## Activity
Leave out the pictures and copy the remaining records exactly.

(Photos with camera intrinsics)
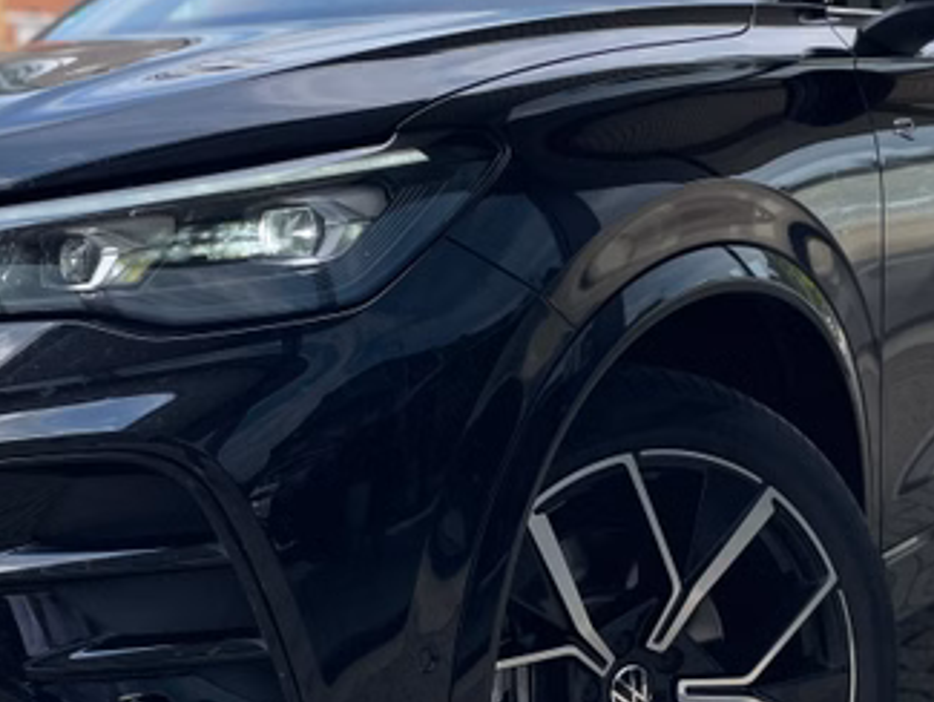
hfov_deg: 30.0
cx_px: 293
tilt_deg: -7.4
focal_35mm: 64
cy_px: 339
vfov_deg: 22.9
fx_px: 1727
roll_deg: +0.3
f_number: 1.6
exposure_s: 1/1490
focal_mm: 4.2
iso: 50
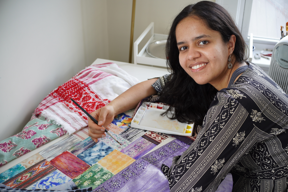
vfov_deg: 33.0
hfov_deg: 47.9
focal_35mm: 40
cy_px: 96
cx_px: 144
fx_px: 324
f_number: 3.5
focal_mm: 27
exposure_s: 1/30
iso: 125
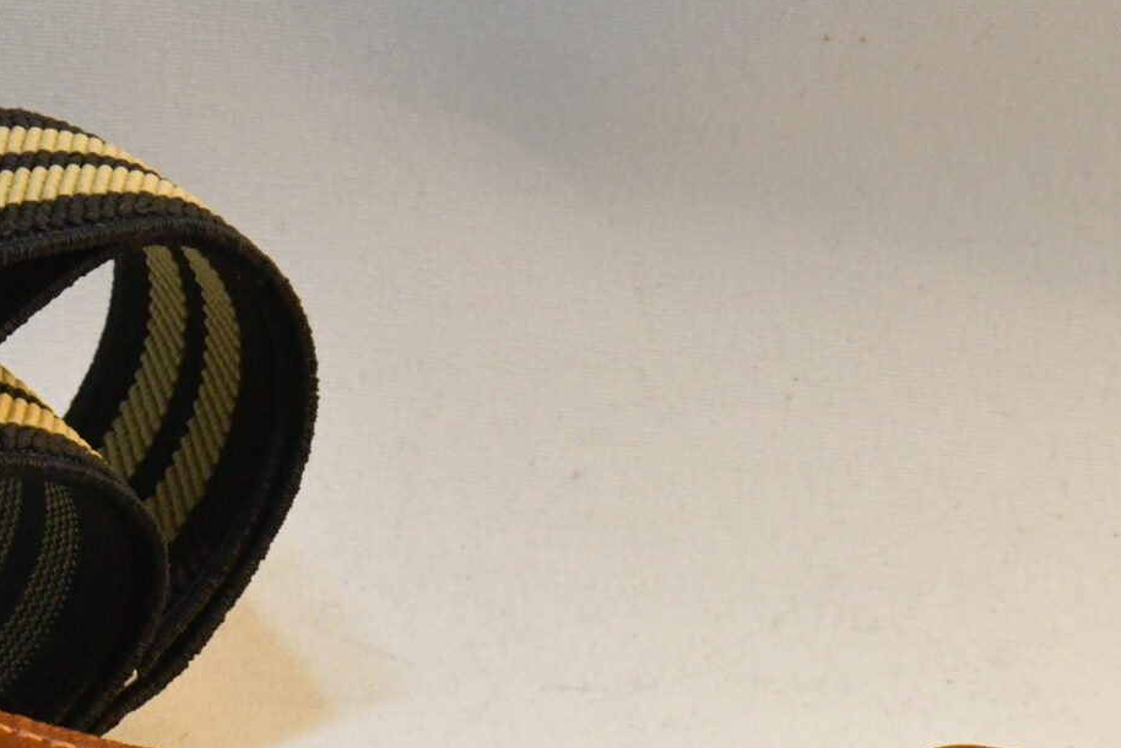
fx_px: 9157
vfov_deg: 4.7
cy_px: 443
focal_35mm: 294
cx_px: -299
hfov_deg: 6.9
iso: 6400
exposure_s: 1/125
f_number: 14
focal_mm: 105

## Result
hfov_deg: 30.0
cx_px: 293
tilt_deg: -7.4
focal_35mm: 64
cy_px: 339
vfov_deg: 22.9
fx_px: 1727
roll_deg: +0.3
f_number: 1.6
exposure_s: 1/1490
focal_mm: 4.2
iso: 50
vfov_deg: 33.0
hfov_deg: 47.9
focal_35mm: 40
cy_px: 96
cx_px: 144
fx_px: 324
f_number: 3.5
focal_mm: 27
exposure_s: 1/30
iso: 125
fx_px: 9157
vfov_deg: 4.7
cy_px: 443
focal_35mm: 294
cx_px: -299
hfov_deg: 6.9
iso: 6400
exposure_s: 1/125
f_number: 14
focal_mm: 105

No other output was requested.